Of course OC Tanner Engstrand has noticed No. 18's contributions.
"For Isaiah to be prepared in that moment when his time came around again and to seize that opportunity, I think it just speaks to his character and his work ethic and who he is as a person," Engstrand said. "I also think it can be a great learning tool for other people that could be in that same situation. You don't know how many shots you're going to get, but when you do get one, you've got to take advantage of it and I think it's been really nice to see him do that."
What's telling about this award is how few players who fit Williams' undrafted-free-agent, special-teams, journeyman profile are voted MVP by any team. Consider:
■ If Williams is called a wide receiver, he's the first WR to win the ward since Brandon Marshall in 2015 and the second to win it since Laveranues Coles in 2006.
■ If he's a returner first and foremost, which of course he was, he is one of the few players with an emphasis on return experience to win the team award, with others being RBs Dick Christy in 1962, Bruce Harper in 1980 and Leon Washingotn in 2007 and WR JoJo Townsell in 1989. The Jets' only special-teamer to earn the honor: ageless kicker Pat Leahy, who took the title in 1990.
■ And as an undrafted free agent, either by the Jets or another team, Williams is just the fifth in franchise history to be crowned Jets MVP. The others: S Dainard Paulson (1964), FB Clark Gaines (1976), Harper (1980) and Leahy (1990).
Williams reflected on his time last year in Detroit, interacting with then-Lions DC Aaron Glenn, then being reunited with Glenn on the Jets this August.

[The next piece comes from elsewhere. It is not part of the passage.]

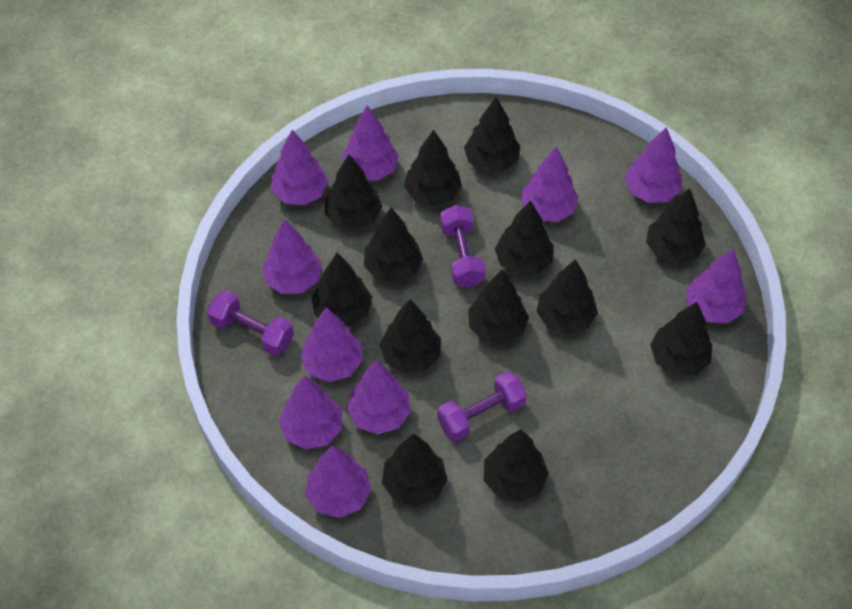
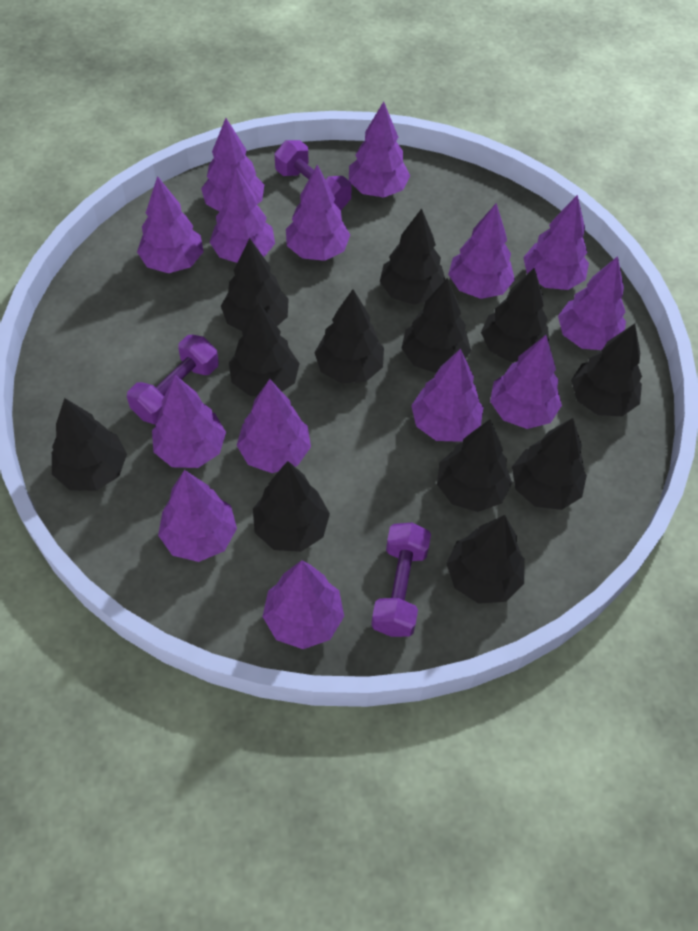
black tree: [312,253,372,327] [325,154,383,230] [364,208,423,283] [380,299,441,373] [382,434,448,507] [404,130,462,206] [464,97,520,172] [468,269,529,344] [484,429,549,502] [495,200,554,276] [537,259,598,335] [646,188,706,264] [650,302,712,375] = 13 -> [52,398,127,491] [221,238,289,331] [229,302,300,396] [253,461,330,552] [314,289,384,384] [380,208,445,305] [402,278,471,373] [437,419,512,512] [446,515,524,604] [481,268,549,362] [512,418,587,510] [571,324,642,416] = 12
purple tree: [262,219,322,294] [271,130,328,205] [279,376,342,450] [300,307,363,382] [305,445,372,518] [342,105,399,180] [347,360,411,434] [521,146,579,222] [625,127,682,203] [686,249,747,324] = 10 -> [137,176,204,273] [152,375,226,468] [158,470,237,562] [201,118,264,212] [210,167,275,263] [237,379,311,473] [262,560,344,649] [286,165,350,261] [349,101,410,197] [411,349,483,442] [448,203,515,299] [490,335,562,429] [523,195,589,290] [558,256,626,350] = 14

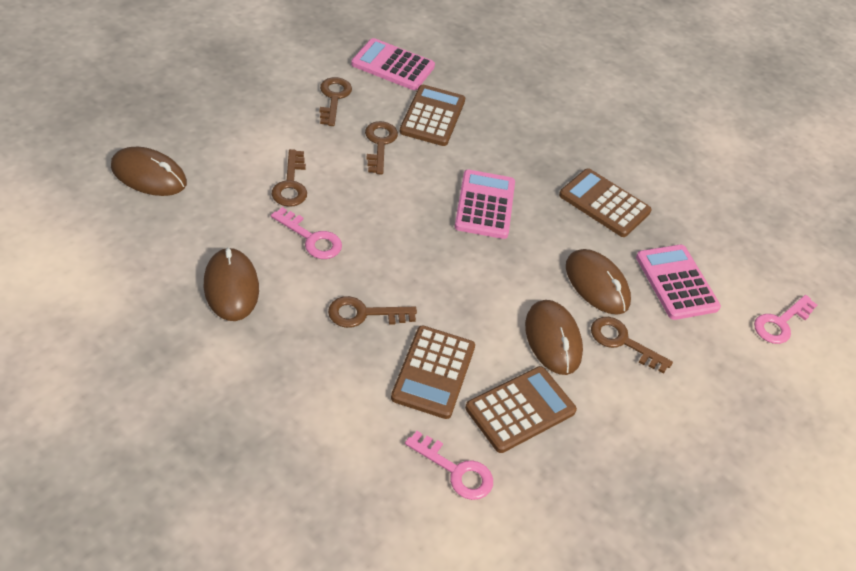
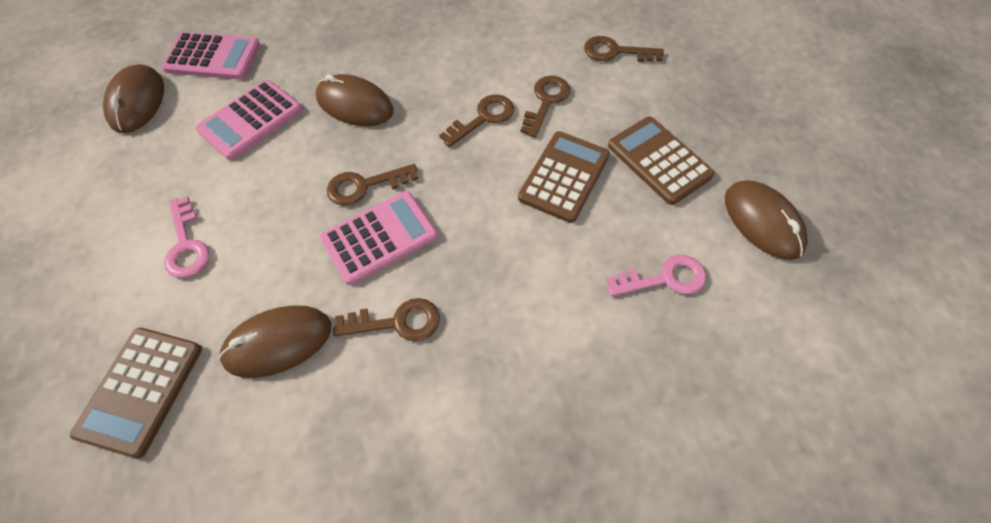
brown calculator: [391,325,475,419] [399,85,465,146] [465,366,577,453] [559,168,652,237] = 4 -> [70,328,202,459] [518,131,610,223] [608,117,715,205] = 3
pink key: [271,207,342,259] [405,431,493,500] [754,295,817,344] = 3 -> [164,197,210,278] [606,255,706,297] = 2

"I was on Cincinnati's practice squad at the beginning of the season and I got a call and it was from Coach AG and it was like a full-circle moment," he recalled. "You know when people see what you do on a day-to-day basis, it might not be a relationship where you talk every day but it's like a mutual respect, like I respect what you are doing. I feel like that, what happened in Detroit led to this moment. And throughout the season, I remember the first time we talked on the phone when I first got to New York, it was like, 'Bro, I believe in you. All you have to do is come here, be you and you will fit in perfectly fine.'
"Hearing that from the head ball coach, it gave you a confidence, like I'm exactly where I'm supposed to be and all I have to do is just be me and be the best me and get better every single day. And that was his message to me throughout the year."